I could give some general point of view. I would be assuming the SIP-based VOIP which is actually pretty omnipresent (IMS, LTE, 3GPP, etc.).
The VOIP has two parts that you might have spotted while searching:
- SIP (the control plane)
- RTP (the data or payload plane = audio)
In general, there are two approaches the one comes from a peer-to-peer world where every change in media flow is communicated to the other party with REFER doing actually call transfer for any purpose. But that is usually not a prefered way of doing things. Here comes the second approach which is kind of hiding whatever changes on the B-party (called party) side. Such thing is used also in IMS (which is behind the modern GSM networks). The trick is that the A-party (caller) actually reaches the B-party proxy. In terms of SIP, it is B2BUA aka back to back user agent. Which as the name suggests it covers all the magic that happens in the called party network.
The magic is then actually hidden behind that B2BUA which actually behaves as an entity in the middle and thus can manipulate both SIP and RTP.
Therefore this entity can actually fork the audio using an MGW (media gateway) towards the "real" B-Party (a human/operator) as well as directing the audio to the ML/AI/Expert System analysis. This process also incorporates an appropriate control plane events like starting the analytic process attach, actual audio forking (RTP) and also triggering the SIP INVITE for final B-party. Whenever the analysis is concluded then out of band messaging to some "rich" client at the SIP Agent (computer/tablet with SoftPhone) or some CRM system attached to the call centre system. Such a message should inform the B-Party about the result of the analysis.
All the magic is hidden either inside the B2BUA or eventually inside SIP application server which is a generic name for various services like call distribution to call centre agents, voice mail, IVR, etc.
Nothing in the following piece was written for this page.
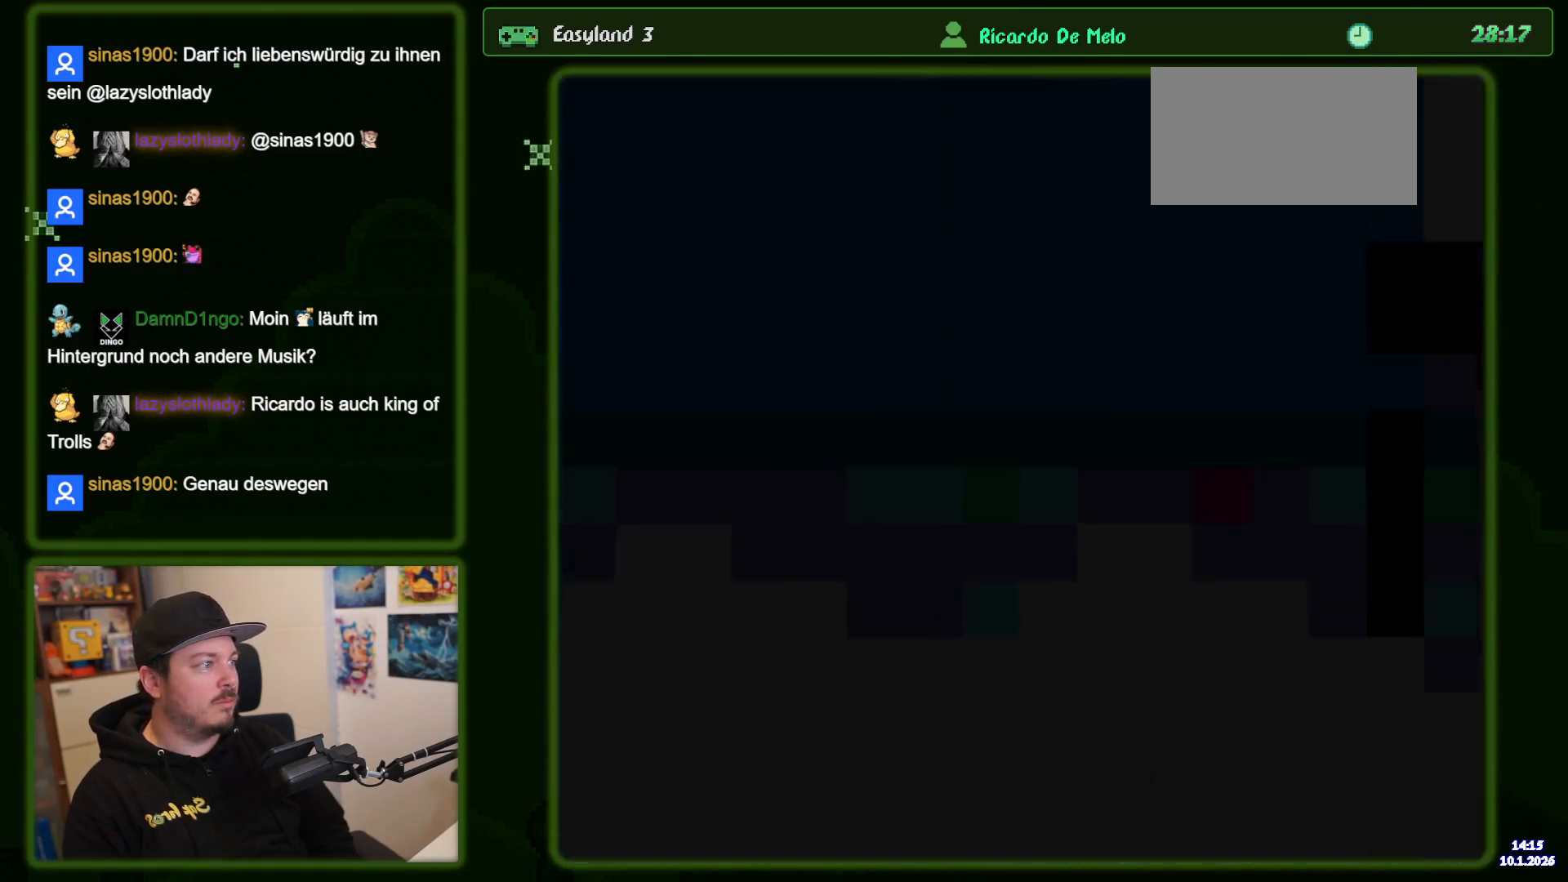
{"dt_ms": 500, "buttons": ["B", "Y"], "events": []}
The voice analysis is today used at banks for caller verification, mood analysis and many "smart" audio processing.
In that domain, there are some opensource and proprietary SIP systems. They tend to be somehow complex. And moreover, the logic is pretty different compared to request-response systems (like HTTP). The call is a stateful system with "session" (call ~ Call-ID) and everything is bound to that.
Hope that this can help you.